12.  Indemnification and Liability.  Renter shall indemnify, defend and hold harmless Owner from and against any claim, demand, cause of action, loss or liability (including attorney’s fees and expenses of litigation) for any property damage or personal injury arising from Renter’s use of Products by any cause, except to the extent caused by Owner’s gross negligence or willful misconduct.  The provisions of this Article shall survive the termination of this Agreement with respect to any claims or liability accruing before such termination.  IN NO EVENT SHALL OWNER BE LIABLE FOR ANY INDIRECT, SPECIAL OR CONSEQUENTIAL LOSS OR DAMAGES ARISING FROM RENTER’S USE OF PRODUCTS, INCLUDING BUT NOT LIMITED TO PERSONAL INJURY, LOSS OF INCOME OR WAGES, DAMAGE TO PERSONAL PROPERTY, EVEN IF INFORMED OF THE POSSIBILITY OF SUCH DAMAGES. 

13.  Ownership.  Owner shall at all times retain ownership of the Products.  Renter shall immediately notify Owner in the event Products is levied, has a lien attached or is threatened with seizure. Renter shall indemnify and hold Owner harmless against all loss and damages caused by such action. Products shall be deemed at all times to be personal property, whether or not it may be attached to any other property. 
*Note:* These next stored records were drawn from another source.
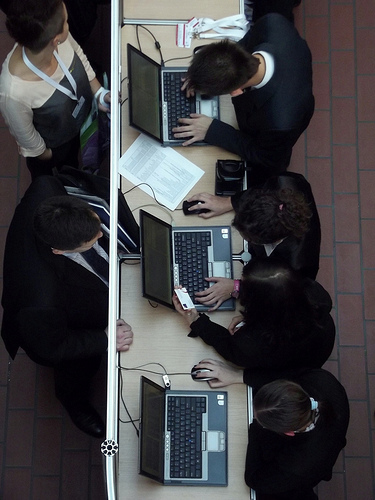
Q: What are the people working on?
A: Computers.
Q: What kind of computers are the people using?
A: Laptops.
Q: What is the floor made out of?
A: Bricks.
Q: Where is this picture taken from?
A: Above.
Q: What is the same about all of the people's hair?
A: It is brown.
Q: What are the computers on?
A: Desk.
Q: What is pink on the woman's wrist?
A: Watch.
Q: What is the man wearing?
A: A suit.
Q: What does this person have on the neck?
A: A necklace.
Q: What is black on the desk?
A: The laptop.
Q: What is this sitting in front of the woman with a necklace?
A: This is a man.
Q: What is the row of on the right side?
A: People dressed in black suits.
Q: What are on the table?
A: Laptop.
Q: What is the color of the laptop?
A: Black.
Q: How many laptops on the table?
A: Three.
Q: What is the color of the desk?
A: Brown.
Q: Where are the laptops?
A: On the desk.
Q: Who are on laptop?
A: Women and men.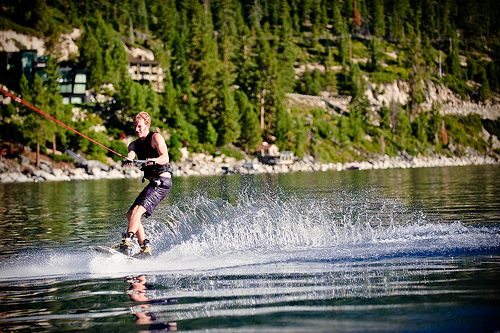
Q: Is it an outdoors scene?
A: Yes, it is outdoors.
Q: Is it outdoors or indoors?
A: It is outdoors.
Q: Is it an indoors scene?
A: No, it is outdoors.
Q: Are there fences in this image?
A: No, there are no fences.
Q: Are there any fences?
A: No, there are no fences.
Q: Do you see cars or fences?
A: No, there are no fences or cars.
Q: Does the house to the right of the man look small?
A: Yes, the house is small.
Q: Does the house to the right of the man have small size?
A: Yes, the house is small.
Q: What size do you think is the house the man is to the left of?
A: The house is small.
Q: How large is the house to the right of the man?
A: The house is small.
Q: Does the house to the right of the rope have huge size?
A: No, the house is small.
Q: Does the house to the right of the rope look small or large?
A: The house is small.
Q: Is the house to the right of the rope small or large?
A: The house is small.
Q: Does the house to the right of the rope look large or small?
A: The house is small.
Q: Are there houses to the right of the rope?
A: Yes, there is a house to the right of the rope.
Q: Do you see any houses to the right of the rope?
A: Yes, there is a house to the right of the rope.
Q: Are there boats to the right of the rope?
A: No, there is a house to the right of the rope.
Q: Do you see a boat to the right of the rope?
A: No, there is a house to the right of the rope.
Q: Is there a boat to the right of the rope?
A: No, there is a house to the right of the rope.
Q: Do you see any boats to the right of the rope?
A: No, there is a house to the right of the rope.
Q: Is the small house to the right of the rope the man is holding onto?
A: Yes, the house is to the right of the rope.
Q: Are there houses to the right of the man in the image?
A: Yes, there is a house to the right of the man.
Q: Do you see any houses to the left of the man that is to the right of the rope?
A: No, the house is to the right of the man.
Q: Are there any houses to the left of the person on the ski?
A: No, the house is to the right of the man.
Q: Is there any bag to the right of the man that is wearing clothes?
A: No, there is a house to the right of the man.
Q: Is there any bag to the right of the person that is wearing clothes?
A: No, there is a house to the right of the man.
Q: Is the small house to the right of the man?
A: Yes, the house is to the right of the man.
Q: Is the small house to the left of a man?
A: No, the house is to the right of a man.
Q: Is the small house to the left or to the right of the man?
A: The house is to the right of the man.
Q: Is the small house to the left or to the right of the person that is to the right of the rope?
A: The house is to the right of the man.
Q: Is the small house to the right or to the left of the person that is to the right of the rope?
A: The house is to the right of the man.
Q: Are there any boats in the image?
A: No, there are no boats.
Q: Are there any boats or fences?
A: No, there are no boats or fences.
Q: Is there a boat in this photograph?
A: No, there are no boats.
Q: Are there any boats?
A: No, there are no boats.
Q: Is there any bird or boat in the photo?
A: No, there are no boats or birds.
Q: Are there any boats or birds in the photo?
A: No, there are no boats or birds.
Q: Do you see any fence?
A: No, there are no fences.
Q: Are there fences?
A: No, there are no fences.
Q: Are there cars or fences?
A: No, there are no fences or cars.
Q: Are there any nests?
A: No, there are no nests.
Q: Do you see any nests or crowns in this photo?
A: No, there are no nests or crowns.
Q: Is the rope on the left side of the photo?
A: Yes, the rope is on the left of the image.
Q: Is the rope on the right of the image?
A: No, the rope is on the left of the image.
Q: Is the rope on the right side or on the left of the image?
A: The rope is on the left of the image.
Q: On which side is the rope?
A: The rope is on the left of the image.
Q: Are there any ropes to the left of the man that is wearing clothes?
A: Yes, there is a rope to the left of the man.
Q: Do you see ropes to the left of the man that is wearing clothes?
A: Yes, there is a rope to the left of the man.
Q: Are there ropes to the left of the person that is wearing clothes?
A: Yes, there is a rope to the left of the man.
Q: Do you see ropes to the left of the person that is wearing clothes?
A: Yes, there is a rope to the left of the man.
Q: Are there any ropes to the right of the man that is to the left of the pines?
A: No, the rope is to the left of the man.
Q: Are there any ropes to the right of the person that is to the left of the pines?
A: No, the rope is to the left of the man.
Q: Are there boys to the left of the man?
A: No, there is a rope to the left of the man.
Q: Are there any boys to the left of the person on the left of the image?
A: No, there is a rope to the left of the man.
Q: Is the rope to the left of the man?
A: Yes, the rope is to the left of the man.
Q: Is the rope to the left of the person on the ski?
A: Yes, the rope is to the left of the man.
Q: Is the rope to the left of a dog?
A: No, the rope is to the left of the man.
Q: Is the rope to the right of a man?
A: No, the rope is to the left of a man.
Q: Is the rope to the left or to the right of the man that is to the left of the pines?
A: The rope is to the left of the man.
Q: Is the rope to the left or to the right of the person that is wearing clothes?
A: The rope is to the left of the man.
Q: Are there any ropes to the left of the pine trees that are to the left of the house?
A: Yes, there is a rope to the left of the pines.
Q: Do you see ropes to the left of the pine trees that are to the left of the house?
A: Yes, there is a rope to the left of the pines.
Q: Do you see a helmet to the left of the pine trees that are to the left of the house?
A: No, there is a rope to the left of the pine trees.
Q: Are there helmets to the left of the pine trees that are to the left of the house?
A: No, there is a rope to the left of the pine trees.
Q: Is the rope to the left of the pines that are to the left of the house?
A: Yes, the rope is to the left of the pines.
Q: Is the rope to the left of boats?
A: No, the rope is to the left of the pines.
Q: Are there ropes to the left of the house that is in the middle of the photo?
A: Yes, there is a rope to the left of the house.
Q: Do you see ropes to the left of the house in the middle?
A: Yes, there is a rope to the left of the house.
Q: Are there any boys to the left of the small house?
A: No, there is a rope to the left of the house.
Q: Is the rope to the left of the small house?
A: Yes, the rope is to the left of the house.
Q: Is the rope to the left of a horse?
A: No, the rope is to the left of the house.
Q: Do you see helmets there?
A: No, there are no helmets.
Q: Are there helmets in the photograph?
A: No, there are no helmets.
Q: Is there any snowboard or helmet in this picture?
A: No, there are no helmets or snowboards.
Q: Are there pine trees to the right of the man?
A: Yes, there are pine trees to the right of the man.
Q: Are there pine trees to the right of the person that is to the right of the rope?
A: Yes, there are pine trees to the right of the man.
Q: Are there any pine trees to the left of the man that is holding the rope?
A: No, the pine trees are to the right of the man.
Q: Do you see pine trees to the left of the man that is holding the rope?
A: No, the pine trees are to the right of the man.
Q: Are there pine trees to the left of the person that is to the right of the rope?
A: No, the pine trees are to the right of the man.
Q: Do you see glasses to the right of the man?
A: No, there are pine trees to the right of the man.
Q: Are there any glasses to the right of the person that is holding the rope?
A: No, there are pine trees to the right of the man.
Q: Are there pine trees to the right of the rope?
A: Yes, there are pine trees to the right of the rope.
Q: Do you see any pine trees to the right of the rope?
A: Yes, there are pine trees to the right of the rope.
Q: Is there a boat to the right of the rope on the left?
A: No, there are pine trees to the right of the rope.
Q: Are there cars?
A: No, there are no cars.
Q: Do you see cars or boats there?
A: No, there are no cars or boats.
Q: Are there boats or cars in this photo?
A: No, there are no cars or boats.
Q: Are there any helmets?
A: No, there are no helmets.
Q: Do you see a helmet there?
A: No, there are no helmets.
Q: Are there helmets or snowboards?
A: No, there are no helmets or snowboards.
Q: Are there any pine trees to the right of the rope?
A: Yes, there are pine trees to the right of the rope.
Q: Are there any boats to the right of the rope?
A: No, there are pine trees to the right of the rope.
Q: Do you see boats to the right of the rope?
A: No, there are pine trees to the right of the rope.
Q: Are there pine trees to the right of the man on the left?
A: Yes, there are pine trees to the right of the man.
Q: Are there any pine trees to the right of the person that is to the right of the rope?
A: Yes, there are pine trees to the right of the man.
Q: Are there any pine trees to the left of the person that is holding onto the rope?
A: No, the pine trees are to the right of the man.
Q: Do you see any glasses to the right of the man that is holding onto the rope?
A: No, there are pine trees to the right of the man.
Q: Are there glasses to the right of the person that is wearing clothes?
A: No, there are pine trees to the right of the man.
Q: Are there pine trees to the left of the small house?
A: Yes, there are pine trees to the left of the house.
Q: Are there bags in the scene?
A: No, there are no bags.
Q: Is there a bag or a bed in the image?
A: No, there are no bags or beds.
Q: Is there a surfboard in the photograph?
A: Yes, there is a surfboard.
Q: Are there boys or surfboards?
A: Yes, there is a surfboard.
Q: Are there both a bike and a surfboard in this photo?
A: No, there is a surfboard but no bikes.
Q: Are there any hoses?
A: No, there are no hoses.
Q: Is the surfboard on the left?
A: Yes, the surfboard is on the left of the image.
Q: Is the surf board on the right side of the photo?
A: No, the surf board is on the left of the image.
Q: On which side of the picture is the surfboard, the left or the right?
A: The surfboard is on the left of the image.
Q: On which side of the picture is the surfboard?
A: The surfboard is on the left of the image.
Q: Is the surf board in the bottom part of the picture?
A: Yes, the surf board is in the bottom of the image.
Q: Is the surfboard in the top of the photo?
A: No, the surfboard is in the bottom of the image.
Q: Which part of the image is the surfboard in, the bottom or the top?
A: The surfboard is in the bottom of the image.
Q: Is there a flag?
A: No, there are no flags.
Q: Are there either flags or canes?
A: No, there are no flags or canes.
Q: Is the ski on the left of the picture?
A: Yes, the ski is on the left of the image.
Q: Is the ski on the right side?
A: No, the ski is on the left of the image.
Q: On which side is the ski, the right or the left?
A: The ski is on the left of the image.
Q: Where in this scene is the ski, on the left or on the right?
A: The ski is on the left of the image.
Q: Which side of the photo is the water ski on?
A: The ski is on the left of the image.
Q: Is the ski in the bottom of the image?
A: Yes, the ski is in the bottom of the image.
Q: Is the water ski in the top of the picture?
A: No, the ski is in the bottom of the image.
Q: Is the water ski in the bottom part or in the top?
A: The ski is in the bottom of the image.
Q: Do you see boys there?
A: No, there are no boys.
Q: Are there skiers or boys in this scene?
A: No, there are no boys or skiers.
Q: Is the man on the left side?
A: Yes, the man is on the left of the image.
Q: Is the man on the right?
A: No, the man is on the left of the image.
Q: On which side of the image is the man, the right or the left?
A: The man is on the left of the image.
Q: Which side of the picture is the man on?
A: The man is on the left of the image.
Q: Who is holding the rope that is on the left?
A: The man is holding the rope.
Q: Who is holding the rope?
A: The man is holding the rope.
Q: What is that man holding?
A: The man is holding the rope.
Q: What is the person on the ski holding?
A: The man is holding the rope.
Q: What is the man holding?
A: The man is holding the rope.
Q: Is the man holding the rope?
A: Yes, the man is holding the rope.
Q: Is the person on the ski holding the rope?
A: Yes, the man is holding the rope.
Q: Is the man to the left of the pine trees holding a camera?
A: No, the man is holding the rope.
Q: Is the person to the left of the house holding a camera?
A: No, the man is holding the rope.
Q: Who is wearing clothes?
A: The man is wearing clothes.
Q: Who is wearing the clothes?
A: The man is wearing clothes.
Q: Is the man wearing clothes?
A: Yes, the man is wearing clothes.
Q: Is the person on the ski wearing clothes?
A: Yes, the man is wearing clothes.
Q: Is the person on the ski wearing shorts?
A: No, the man is wearing clothes.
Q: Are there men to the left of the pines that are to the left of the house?
A: Yes, there is a man to the left of the pine trees.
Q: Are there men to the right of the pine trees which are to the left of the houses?
A: No, the man is to the left of the pine trees.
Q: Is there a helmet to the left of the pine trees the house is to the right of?
A: No, there is a man to the left of the pine trees.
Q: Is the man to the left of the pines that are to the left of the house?
A: Yes, the man is to the left of the pine trees.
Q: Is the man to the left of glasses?
A: No, the man is to the left of the pine trees.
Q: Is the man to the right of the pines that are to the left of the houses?
A: No, the man is to the left of the pine trees.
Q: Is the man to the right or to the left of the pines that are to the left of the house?
A: The man is to the left of the pines.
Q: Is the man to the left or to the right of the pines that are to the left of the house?
A: The man is to the left of the pines.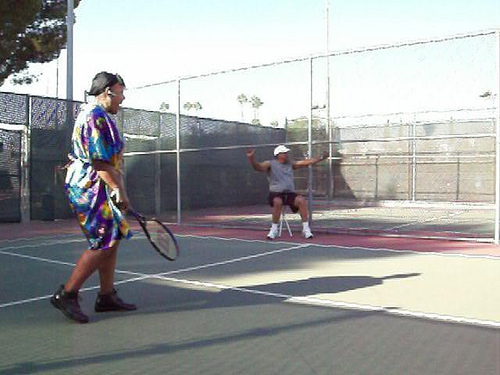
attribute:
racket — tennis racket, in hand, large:
[105, 189, 183, 265]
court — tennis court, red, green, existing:
[1, 202, 499, 374]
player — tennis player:
[48, 69, 184, 327]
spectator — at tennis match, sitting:
[242, 139, 333, 242]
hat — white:
[271, 144, 291, 157]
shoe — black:
[50, 284, 90, 324]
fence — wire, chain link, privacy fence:
[1, 88, 499, 224]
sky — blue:
[0, 1, 499, 122]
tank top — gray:
[265, 159, 295, 193]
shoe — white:
[264, 224, 279, 242]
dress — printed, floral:
[63, 99, 139, 252]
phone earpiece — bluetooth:
[106, 86, 120, 100]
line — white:
[1, 271, 150, 316]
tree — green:
[0, 1, 83, 92]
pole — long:
[325, 2, 331, 165]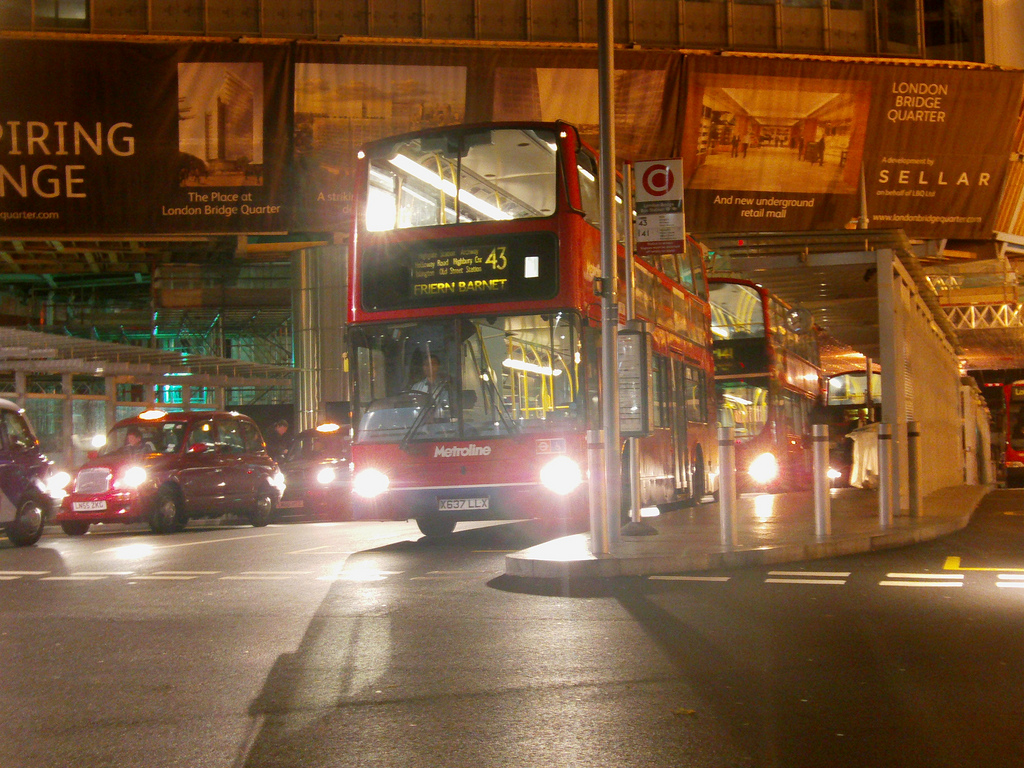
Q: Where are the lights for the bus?
A: On the front.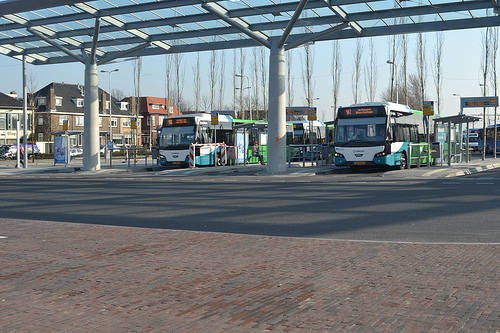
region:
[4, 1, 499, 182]
City bus loading terminal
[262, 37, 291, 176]
Cement pylon supporting terminal roof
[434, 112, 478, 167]
Metal framed bus stop shelter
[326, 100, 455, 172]
City bus parked at terminal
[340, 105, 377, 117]
Digital route information sign on bus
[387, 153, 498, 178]
Cement bus passenger platform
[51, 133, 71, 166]
Advertisement placard on bus passenger shelter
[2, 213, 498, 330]
Brick sidewalk across from bus terminal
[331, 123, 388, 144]
Windshield of city bus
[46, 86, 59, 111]
Brick chimney on building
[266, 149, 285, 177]
part of a pillar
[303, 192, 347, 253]
part of a shade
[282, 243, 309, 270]
part of a floor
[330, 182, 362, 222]
part of a shade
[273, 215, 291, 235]
par tof a road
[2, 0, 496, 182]
Structure of metal framework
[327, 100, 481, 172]
Bus parked next to a shade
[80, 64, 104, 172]
Thick white metal pillar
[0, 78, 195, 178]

14. Waiver.  No failure of Owner to exercise or enforce any of its rights under this Agreement shall act as a waiver of subsequent breaches; and the waiver of any breach shall not act as a waiver of subsequent breaches.  Owner’s acceptance of payment with knowledge of a default by Renter shall not constitute a waiver of any breach.

15. Severability.  In the event any provision of this Agreement is held by a court or other tribunal of competent jurisdiction to be unenforceable, that provision will be enforced to the maximum extent permissible under applicable law, and the other provisions of this Agreement will remain in full force and effect. The parties further agree that in the event such provision is an essential part of this Agreement, they will begin negotiations for a suitable replacement provision.

16. Entire Agreement.  This Agreement represents the entire understanding relating to the subject matter hereof and prevails over any prior or contemporaneous, conflicting or additional communications.  This Agreement can only be modified by a written amendment signed by the party against whom enforcement of such modification is sought. If a court of law finds any portion of this Agreement un-enforceable, all other portions of this Agreement shall remain in effect.

17. Assignment.  Renter may not, without the prior written consent of Owner, transfer or assign this Agreement or any part thereof.  Any attempt to do so shall be a material default of this Agreement and shall be void.

18.  Headings.  Paragraph headings used in this Agreement are for reference only and shall not be used or relied upon in the interpretation of this Agreement.

19. Counterparts. This Agreement, and any amendment thereof, may be executed in two or more counterparts, each of which shall be deemed an original, but all of which together shall constitute one and the same document.


Renter acknowledges this Agreement and acknowledges having read and understood the foregoing by checking the box on the rental reservation checkout page.